Developing delivery and procurement processes also now requires collaboration across the entire design and construction process, during all phases of development – architects wish to coordinate efficient design review and changes during planning and building and engineers want to continually ensure designs meet key construction criteria.

The issue of collaboration is not particularly new. Architects and engineers have been collaborating more or less symbiotically for decades. The quality of such collaboration often depended on the communication and leadership skills of experienced practitioners on both sides. What, then, are the changes we are facing now?

Experience based on knowledge of precedent and reference projects remains crucial to ensuring a solid dialogue between the architect, the engineer, the quantity surveyor and others. However, there has been a change in focus, away from “static” knowledge about specific conventions to applied knowing in the process of designing. The speed at which projects are delivered today forces us to anticipate problems and make design decisions faster. Along with the challenges of working with teams outside the office, expectations regarding shorter production time frames for the entire project have increased. Even experienced designers struggle at times to cope with the sheer amount of information that forms an integral part of contemporary building projects. The demand for high-quality outcomes in increasingly limited time has made real-time editing and design the key to meeting time, cost and design expectations.

In order to address this issue we need to consider two major aspects of design collaboration: the trade-off of multiple design criteria during conceptual design and integrated coordination of design data in the later stages for planning, construction and operation of buildings. In both cases ICT can assist in creating a seamless working environment, where architecture, engineering and construction teams can foresee and prevent many issues before the project becomes too difficult to alter. While technology cannot replace time, it can maximize what can be achieved in the time allocated.

Strengthening collaboration through BIM

Real-time design collaboration means that those involved in a construction project need to be able to review the data at the same time. Each party requires access to the latest design. The importance of real-time design collaboration was highlighted in the 2004 white paper “Collaboration, Integrated Information, and the Project Lifecycle in Building Design, Construction and Operation,” published by the Construction Users Roundtable (CURT), an owners group.

Building Information Modelling (BIM) is an integrated process for exploring a project’s key physical and functional characteristics digitally before it is built, helping to deliver projects faster and more economically, while minimizing environmental impact. BIM also allows designers to develop models which can efficiently provide a fully coordinated set of conventional documents that are accurate and reliable. By maintaining coordinated data and having an accurately detailed 3D model, the chance of errors existing in the shared design data is significantly decreased.

The global response of the industry to this way of working has been positive. For example, in 2009 Stanford University’s Center for Integrated Facility Engineering undertook a study of thirty-two major BIM projects. The results showed that an integrated design process could eliminate up to 40 percent of unbudgeted design changes.

Locally, in October and November 2010 approximately one hundred executives of leading Australian companies, business owners, architects, engineers and constructors attended BIM discussion forums hosted by the Australian Institute of Architects, Consult Australia and Autodesk. The resulting report provides an overview of the current perception of BIM and real-time collaboration in the Australian market (full report found at: www.architecture.com.au/bimreport2010).

MATERIAL SUPPLIED

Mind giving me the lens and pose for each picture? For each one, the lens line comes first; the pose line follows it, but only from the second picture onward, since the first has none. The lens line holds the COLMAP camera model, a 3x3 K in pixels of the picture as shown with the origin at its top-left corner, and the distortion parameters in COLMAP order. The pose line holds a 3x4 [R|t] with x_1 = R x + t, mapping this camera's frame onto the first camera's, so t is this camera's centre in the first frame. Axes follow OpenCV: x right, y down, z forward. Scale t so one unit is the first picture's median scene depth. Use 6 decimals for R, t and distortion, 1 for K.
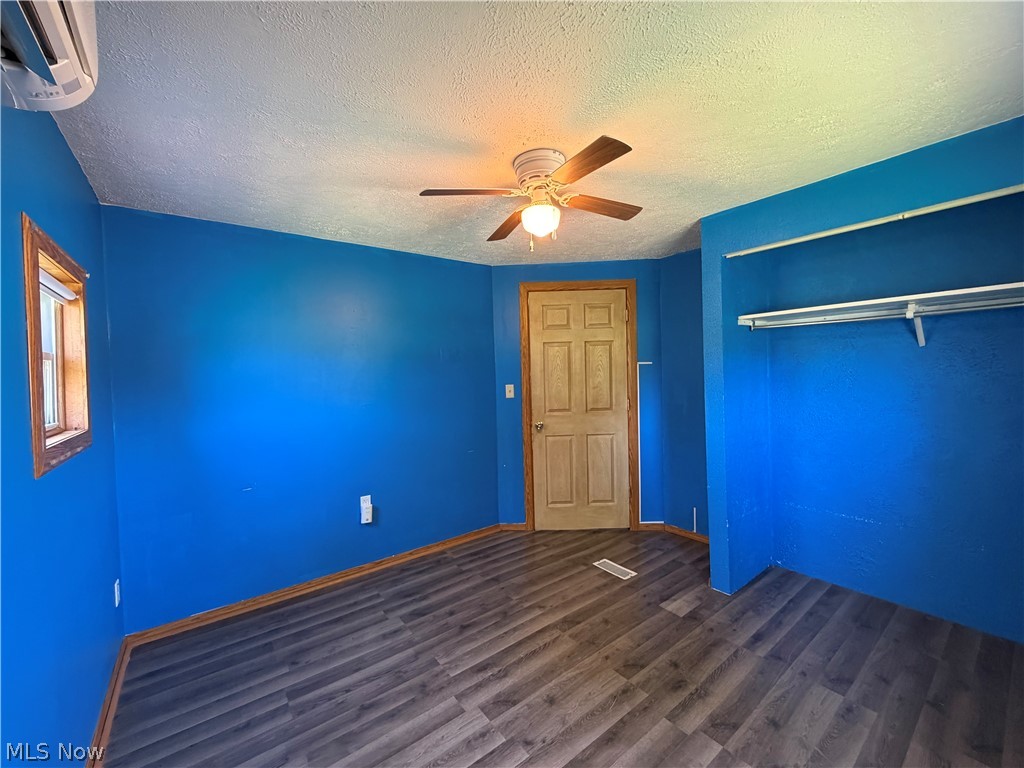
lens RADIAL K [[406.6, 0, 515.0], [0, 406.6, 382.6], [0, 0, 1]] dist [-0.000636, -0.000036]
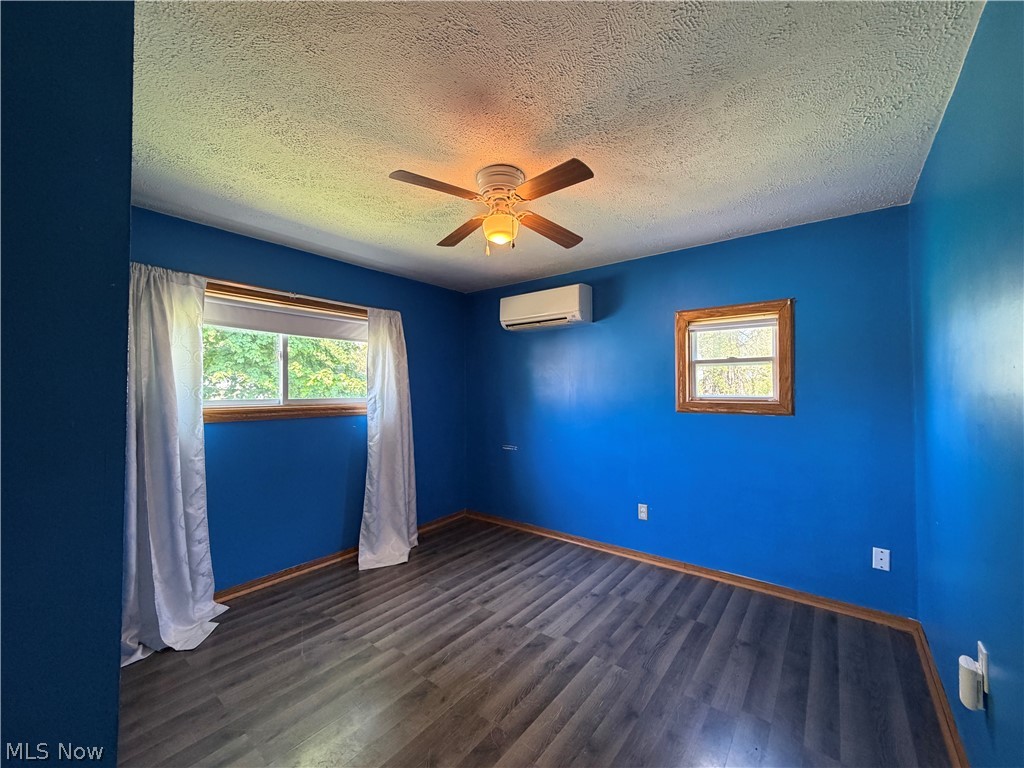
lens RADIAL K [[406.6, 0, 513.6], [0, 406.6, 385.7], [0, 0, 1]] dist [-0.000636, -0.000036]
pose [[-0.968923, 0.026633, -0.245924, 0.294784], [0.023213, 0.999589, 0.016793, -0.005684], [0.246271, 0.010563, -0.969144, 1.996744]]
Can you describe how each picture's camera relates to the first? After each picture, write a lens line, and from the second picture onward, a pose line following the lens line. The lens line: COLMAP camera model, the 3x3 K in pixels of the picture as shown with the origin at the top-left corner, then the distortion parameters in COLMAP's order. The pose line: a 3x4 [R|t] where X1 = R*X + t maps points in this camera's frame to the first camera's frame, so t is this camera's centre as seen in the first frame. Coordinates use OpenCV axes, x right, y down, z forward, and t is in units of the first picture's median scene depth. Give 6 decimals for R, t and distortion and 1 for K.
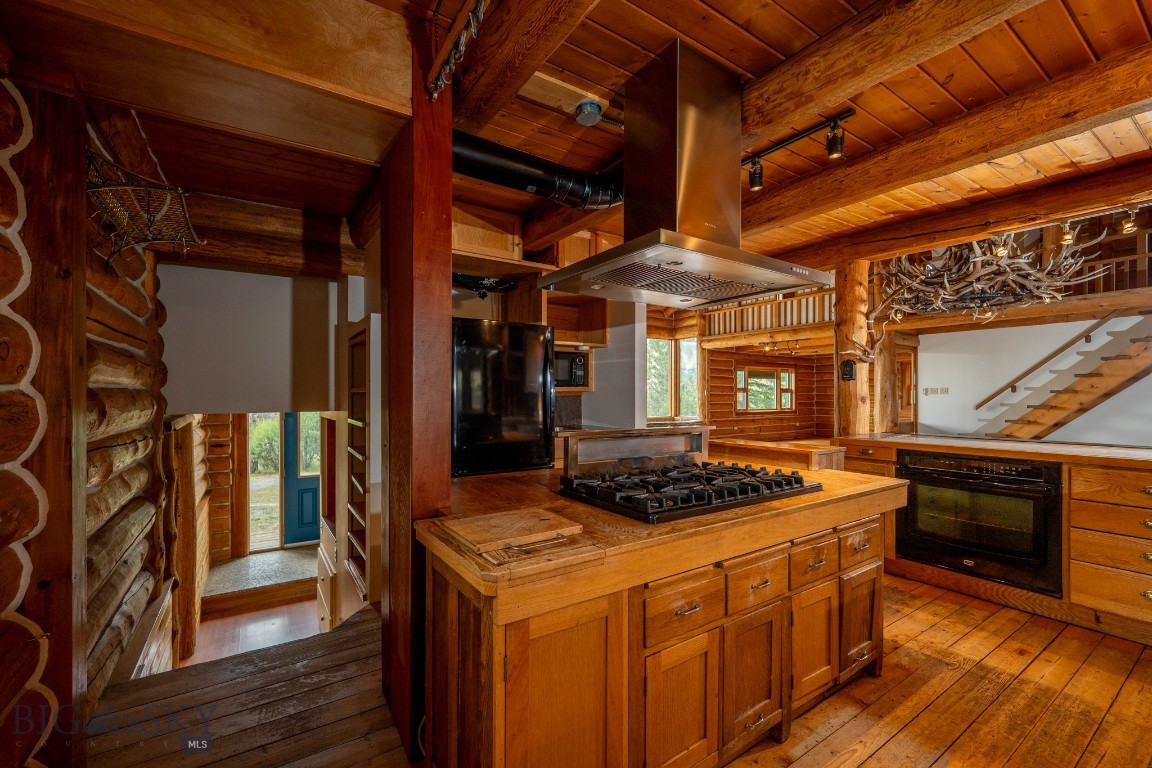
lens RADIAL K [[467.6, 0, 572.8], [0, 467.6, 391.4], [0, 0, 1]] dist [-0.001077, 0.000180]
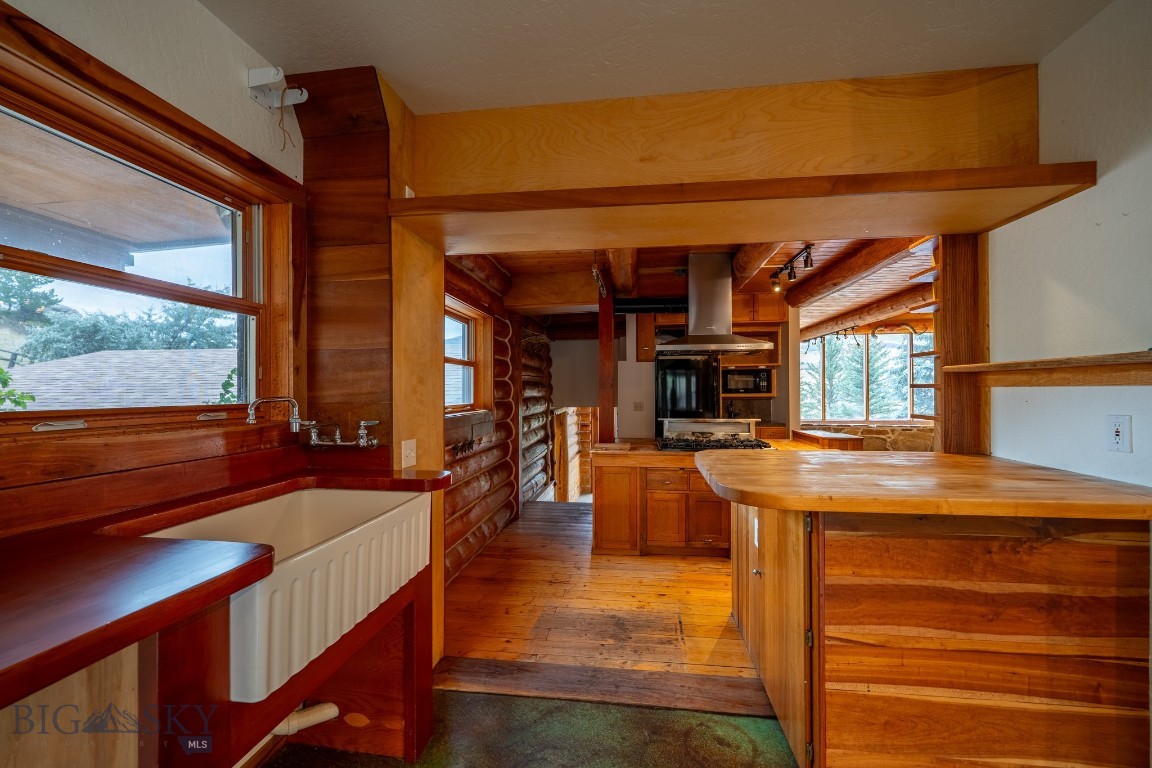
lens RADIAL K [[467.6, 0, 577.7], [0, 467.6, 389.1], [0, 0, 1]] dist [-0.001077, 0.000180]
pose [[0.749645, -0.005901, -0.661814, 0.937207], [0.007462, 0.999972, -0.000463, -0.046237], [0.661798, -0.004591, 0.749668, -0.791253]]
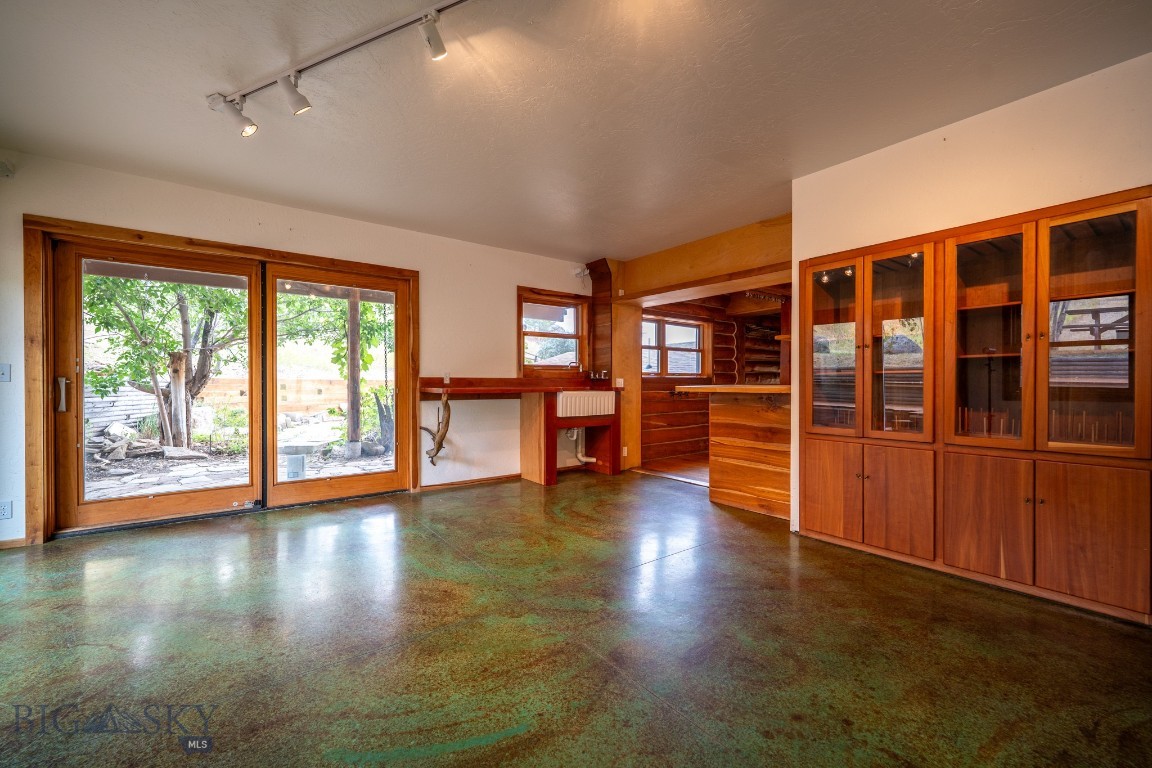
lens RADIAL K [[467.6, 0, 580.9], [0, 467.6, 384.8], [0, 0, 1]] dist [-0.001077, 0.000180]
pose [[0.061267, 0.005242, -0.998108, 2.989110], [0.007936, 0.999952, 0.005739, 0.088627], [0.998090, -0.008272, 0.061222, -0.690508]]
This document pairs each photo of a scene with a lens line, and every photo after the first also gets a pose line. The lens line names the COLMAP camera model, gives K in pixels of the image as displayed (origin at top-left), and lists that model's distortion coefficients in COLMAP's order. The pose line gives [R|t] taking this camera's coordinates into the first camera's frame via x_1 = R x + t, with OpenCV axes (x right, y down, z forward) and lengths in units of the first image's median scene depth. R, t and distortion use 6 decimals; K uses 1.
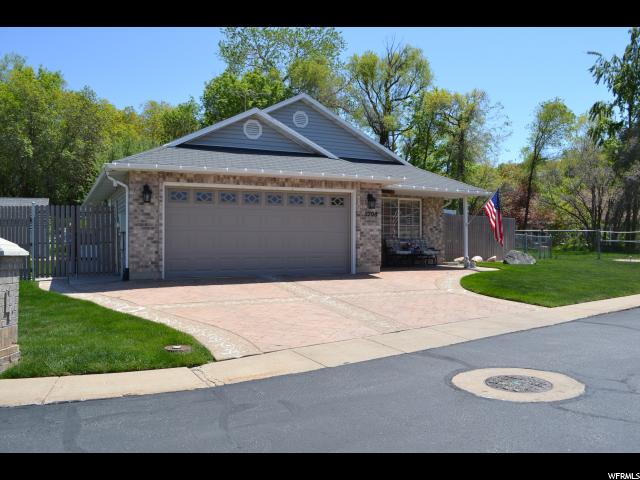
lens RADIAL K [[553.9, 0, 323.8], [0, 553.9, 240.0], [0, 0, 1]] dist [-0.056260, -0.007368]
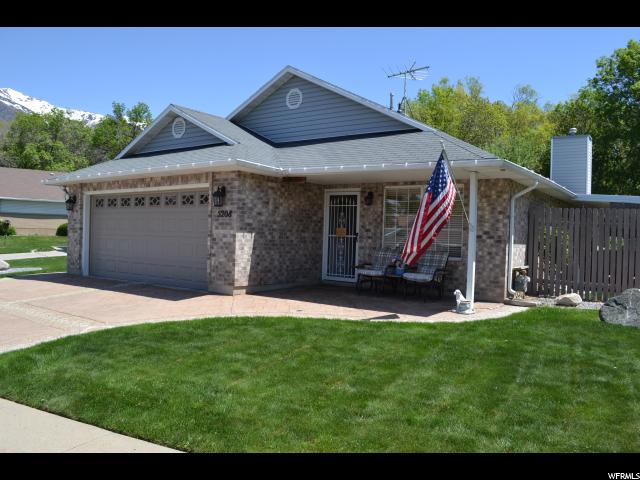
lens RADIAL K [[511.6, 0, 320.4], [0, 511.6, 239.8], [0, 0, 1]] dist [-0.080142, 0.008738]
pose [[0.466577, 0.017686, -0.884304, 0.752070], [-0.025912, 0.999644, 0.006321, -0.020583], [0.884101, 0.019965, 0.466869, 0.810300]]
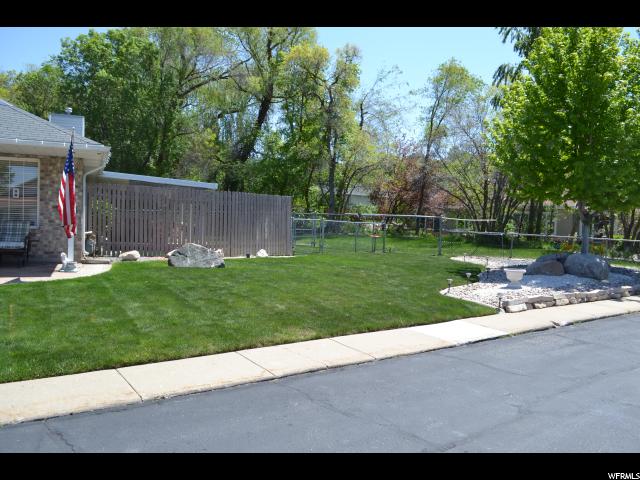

TASKS FOR THIS EXERCISE
1. List every organization named in the passage on design collaboration and BIM.
2. Write the next part of the passage on design collaboration and BIM, picking up after its final sentence.

OUTPUTS BY TASK
1.
- Construction Users Roundtable (CURT)
- Stanford University's Center for Integrated Facility Engineering
- Australian Institute of Architects
- Consult Australia
- Autodesk

2.
During the forum Mark Lowe from the Triple ‘M’ Group of Companies shared his reasons for embracing BIM and collaborative design, citing the importance of their consultants, contractors and all other players in the building supply chain being engaged and able to develop efficient workflows without the need for duplication.

Brett Taylor from Bornhorst + Ward Consulting Engineers also states that benefits of BIM include real-time coordination across disciplines, quicker client approvals and an increased return on investment from better communication and understanding of 3D modelling from all parties.

The challenges of real-time design collaboration

The attendees of the BIM discussion forums recognized that collaboration and integration across disciplines can be challenging due to a variety of reasons. Prominent among those reasons were the current lack of common standards and protocols for sharing information and the inability of different computer software platforms to work together. Next to these procedural and technical issues, we also face hurdles to collaboration due to legal and contractual constraints, thinking in professional silos and asynchronous work processes.

Reasons for the current lack of synchronicity in collaboration are manifold. Despite all the support we derive from technology, both architects and engineering designers require time for reflection to evaluate various options considered during design meetings. In the early design stages in particular, performance indicators that cut across various aspects of the design (e.g. cost, structural integrity, energy use and ease of construction) are difficult to grasp. In this context, the method of Optioneering promises collaborators a more considered path to tackle multi-criteria design decisions quickly.

A great example of this concept is the Masdar Headquarters in Abu Dhabi, UAE. It will be the world’s first positive-energy building, producing more energy than it consumes and surpassing the standards for LEED Platinum sustainable design certification.

Another barrier to real-time design collaboration is that current computing systems and software are not equipped to handle large amounts of data and are generally too slow for the wide area coverage required. Solving latency issues in the network is key to effortless BIM and real-time design collaboration.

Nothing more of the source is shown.